Experiment objective

The primary objective of this experiment is to deploy advanced NLP techniques to generate grammatically correct and insightful summaries for pharma research articles. To accomplish this, we will test various publicly available transformer models for seq-to-seq modelling and retrain them on the PUBMED dataset.

Further, we will explore multiple approaches to inspect generated summaries, and to build scalable scoring methods for measuring the performance

Business Use Cases and Applications

There are multiple direct and indirect applications of this experiment. Some of them include –

  • Financial research: Investment banking firms spend large amounts of money acquiring information to drive their decision-making, including automated stock trading. Financial analysts inevitably hit a wall and are not able to read everything. Summarisation systems tailored to financial documents like earning reports and financial news can help analysts quickly derive market signals from content.
  • Market Intelligence: Automated summarisation of key competitor content releases, news tracking, patent research, etc to drive competitive advantage.
  • Pharma clinical phase intelligence: Scalable summarisation of ongoing research/clinical trials happening in a specific therapy area or domain. At any point there are thousands of such research papers being published and it’s slow and cumbersome for pharma research teams to keep on top of all of it.
  • Newsletters: Many weekly newsletters take the form of an introduction followed by a curated selection of relevant articles. Summarisation would allow organisations to further enrich newsletters with a stream of summaries (versus a list of links), which can be a particularly convenient format on mobile.

Dataset

Although the pre-trained models provided by Google and Facebook do a decent task in generating short summaries for the news articles, however, we are aiming to transfer that learning for a specific domain. For this we are using the Pubmed dataset.

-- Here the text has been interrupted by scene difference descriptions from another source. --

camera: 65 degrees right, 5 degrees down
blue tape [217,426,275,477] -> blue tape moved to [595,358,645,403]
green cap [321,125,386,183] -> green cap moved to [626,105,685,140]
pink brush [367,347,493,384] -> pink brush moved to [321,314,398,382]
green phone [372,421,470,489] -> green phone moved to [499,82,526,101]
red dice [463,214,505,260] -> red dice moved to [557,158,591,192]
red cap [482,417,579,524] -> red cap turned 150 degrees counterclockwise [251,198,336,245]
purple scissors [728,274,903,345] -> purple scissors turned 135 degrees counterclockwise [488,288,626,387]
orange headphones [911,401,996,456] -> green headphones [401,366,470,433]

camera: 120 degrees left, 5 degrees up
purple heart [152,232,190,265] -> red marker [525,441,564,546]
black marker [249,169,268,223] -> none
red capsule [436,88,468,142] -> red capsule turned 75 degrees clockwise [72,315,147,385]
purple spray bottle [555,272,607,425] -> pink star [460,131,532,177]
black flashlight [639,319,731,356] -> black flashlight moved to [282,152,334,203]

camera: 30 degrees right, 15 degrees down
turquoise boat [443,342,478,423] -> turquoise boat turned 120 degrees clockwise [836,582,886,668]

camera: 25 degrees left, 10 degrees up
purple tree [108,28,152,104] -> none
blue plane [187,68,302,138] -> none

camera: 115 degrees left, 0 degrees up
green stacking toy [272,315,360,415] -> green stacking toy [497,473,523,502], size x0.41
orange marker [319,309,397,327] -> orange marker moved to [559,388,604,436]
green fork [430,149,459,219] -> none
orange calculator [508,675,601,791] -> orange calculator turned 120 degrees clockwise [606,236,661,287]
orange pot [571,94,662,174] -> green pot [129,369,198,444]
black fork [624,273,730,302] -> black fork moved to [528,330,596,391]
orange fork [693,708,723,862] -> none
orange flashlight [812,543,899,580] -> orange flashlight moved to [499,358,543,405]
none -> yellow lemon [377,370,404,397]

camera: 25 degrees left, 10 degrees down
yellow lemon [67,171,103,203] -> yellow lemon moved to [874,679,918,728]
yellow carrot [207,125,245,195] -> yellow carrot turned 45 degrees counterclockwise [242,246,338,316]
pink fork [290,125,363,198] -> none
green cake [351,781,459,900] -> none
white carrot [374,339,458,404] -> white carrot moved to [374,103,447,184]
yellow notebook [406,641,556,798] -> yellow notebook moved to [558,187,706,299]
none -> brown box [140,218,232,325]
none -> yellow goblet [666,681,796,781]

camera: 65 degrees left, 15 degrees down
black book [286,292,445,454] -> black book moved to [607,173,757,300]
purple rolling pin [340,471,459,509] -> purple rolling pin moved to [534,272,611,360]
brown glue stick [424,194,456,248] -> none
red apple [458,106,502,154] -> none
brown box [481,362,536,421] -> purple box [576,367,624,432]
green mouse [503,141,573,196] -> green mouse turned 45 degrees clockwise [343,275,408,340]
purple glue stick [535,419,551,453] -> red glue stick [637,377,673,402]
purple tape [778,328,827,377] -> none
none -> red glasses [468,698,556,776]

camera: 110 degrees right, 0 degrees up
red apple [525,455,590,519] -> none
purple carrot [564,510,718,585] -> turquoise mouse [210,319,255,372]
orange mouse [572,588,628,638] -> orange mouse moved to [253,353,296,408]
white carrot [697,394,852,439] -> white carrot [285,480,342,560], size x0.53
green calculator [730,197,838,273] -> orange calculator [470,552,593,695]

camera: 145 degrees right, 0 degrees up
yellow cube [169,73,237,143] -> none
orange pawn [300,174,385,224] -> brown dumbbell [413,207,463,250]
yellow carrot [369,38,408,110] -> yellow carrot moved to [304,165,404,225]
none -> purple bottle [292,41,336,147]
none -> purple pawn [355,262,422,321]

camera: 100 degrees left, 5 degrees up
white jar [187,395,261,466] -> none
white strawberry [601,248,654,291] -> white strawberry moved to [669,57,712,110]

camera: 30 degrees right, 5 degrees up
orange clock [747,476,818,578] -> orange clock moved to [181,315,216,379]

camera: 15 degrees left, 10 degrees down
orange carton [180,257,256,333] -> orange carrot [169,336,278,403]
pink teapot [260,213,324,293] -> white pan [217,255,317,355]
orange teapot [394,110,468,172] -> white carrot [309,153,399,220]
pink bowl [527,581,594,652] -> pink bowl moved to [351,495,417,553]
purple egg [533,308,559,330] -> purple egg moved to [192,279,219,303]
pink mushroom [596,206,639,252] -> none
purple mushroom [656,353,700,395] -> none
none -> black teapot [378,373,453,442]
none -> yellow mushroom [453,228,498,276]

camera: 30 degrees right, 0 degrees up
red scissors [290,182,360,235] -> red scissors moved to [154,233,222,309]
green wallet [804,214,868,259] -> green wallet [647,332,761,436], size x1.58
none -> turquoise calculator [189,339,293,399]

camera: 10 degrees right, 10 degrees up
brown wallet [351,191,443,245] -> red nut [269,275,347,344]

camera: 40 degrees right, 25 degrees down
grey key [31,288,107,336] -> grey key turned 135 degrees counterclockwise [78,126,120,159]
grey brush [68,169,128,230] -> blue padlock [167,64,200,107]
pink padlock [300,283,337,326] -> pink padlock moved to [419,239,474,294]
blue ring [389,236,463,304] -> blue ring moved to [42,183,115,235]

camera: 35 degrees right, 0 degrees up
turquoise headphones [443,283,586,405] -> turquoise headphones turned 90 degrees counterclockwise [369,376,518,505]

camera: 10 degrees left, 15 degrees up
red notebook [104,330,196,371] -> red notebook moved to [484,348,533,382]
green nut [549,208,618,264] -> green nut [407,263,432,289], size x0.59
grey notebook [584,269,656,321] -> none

SumPubMed is created based on biomedical research papers, namely the PubMed database. PubMed is a central repository for 26 million citations, which has literature from MEDLINE, life science journals and online books. We took a small subset of the research documents and used it to retrain our model for this summarisation task.

Environment Setup

  • Python; for Documentation, Exploratory Data Analysis and Preprocessing using reticulate package and Python regular expressions.
  • For Training – AWS Deep Learning AMI (instance type: ps.2xlarge); considering high training required load to generate embeddings, we have used GPU processors to manage training time
  • For inference – AWS Deep Learning AMI (instance type: t2.large or g4dn.xlarge); loading the trained model & using it for similarity scoring

Experiment Outcomes

We were able to summarise pubmed articles within our dataset with a Rouge-1 score above 0.35 and Rouge-L score above 0.3 which are inline with the publicly accepted benchmarks.